Apart from the images, output the data below exactly.

Segment Start: Data provided

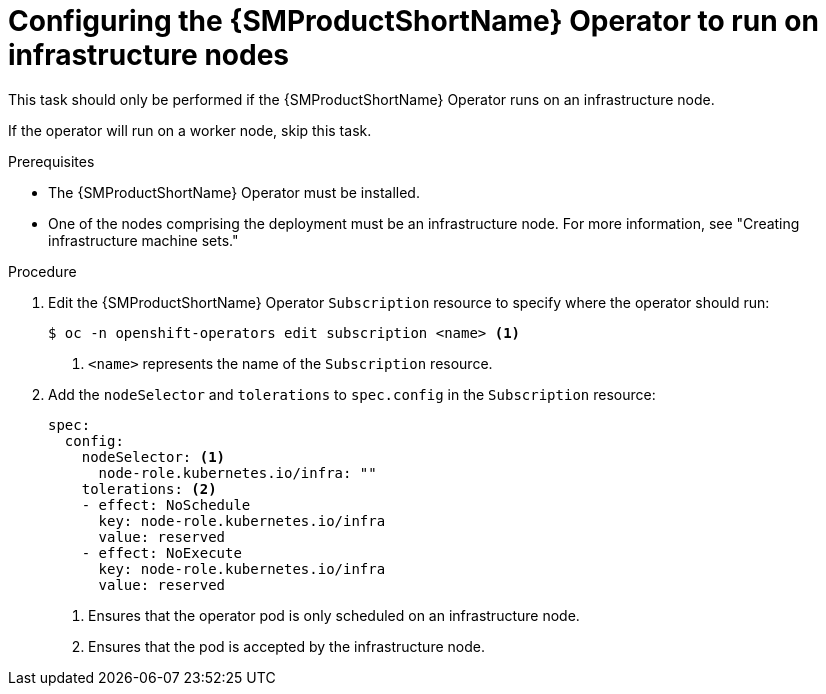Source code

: // Module included in the following assemblies:
//
// * service_mesh/v2x/ossm-deployment-models.adoc

:_content-type: PROCEDURE
[id="ossm-config-operator-infrastructure-node_{context}"]
= Configuring the {SMProductShortName} Operator to run on infrastructure nodes

This task should only be performed if the {SMProductShortName} Operator runs on an infrastructure node. 

If the operator will run on a worker node, skip this task.

.Prerequisites

* The {SMProductShortName} Operator must be installed.

* One of the nodes comprising the deployment must be an infrastructure node. For more information, see "Creating infrastructure machine sets."

.Procedure

. Edit the {SMProductShortName} Operator `Subscription` resource to specify where the operator should run:
+
[source,terminal]
----
$ oc -n openshift-operators edit subscription <name> <1>
----
<1> `<name>` represents the name of the `Subscription` resource.

. Add the `nodeSelector` and `tolerations` to `spec.config` in the `Subscription` resource:
+
[source,yaml]
----
spec:
  config:
    nodeSelector: <1>
      node-role.kubernetes.io/infra: ""
    tolerations: <2>
    - effect: NoSchedule
      key: node-role.kubernetes.io/infra
      value: reserved
    - effect: NoExecute
      key: node-role.kubernetes.io/infra
      value: reserved
----
<1> Ensures that the operator pod is only scheduled on an infrastructure node.
<2> Ensures that the pod is accepted by the infrastructure node.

Segment End: Data provided

Solution
Source code

: // Module included in the following assemblies:
//
// * service_mesh/v2x/ossm-deployment-models.adoc

:_content-type: PROCEDURE
[id="ossm-config-operator-infrastructure-node_{context}"]
= Configuring the {SMProductShortName} Operator to run on infrastructure nodes

This task should only be performed if the {SMProductShortName} Operator runs on an infrastructure node. 

If the operator will run on a worker node, skip this task.

.Prerequisites

* The {SMProductShortName} Operator must be installed.

* One of the nodes comprising the deployment must be an infrastructure node. For more information, see "Creating infrastructure machine sets."

.Procedure

. Edit the {SMProductShortName} Operator `Subscription` resource to specify where the operator should run:
+
[source,terminal]
----
$ oc -n openshift-operators edit subscription <name> <1>
----
<1> `<name>` represents the name of the `Subscription` resource.

. Add the `nodeSelector` and `tolerations` to `spec.config` in the `Subscription` resource:
+
[source,yaml]
----
spec:
  config:
    nodeSelector: <1>
      node-role.kubernetes.io/infra: ""
    tolerations: <2>
    - effect: NoSchedule
      key: node-role.kubernetes.io/infra
      value: reserved
    - effect: NoExecute
      key: node-role.kubernetes.io/infra
      value: reserved
----
<1> Ensures that the operator pod is only scheduled on an infrastructure node.
<2> Ensures that the pod is accepted by the infrastructure node.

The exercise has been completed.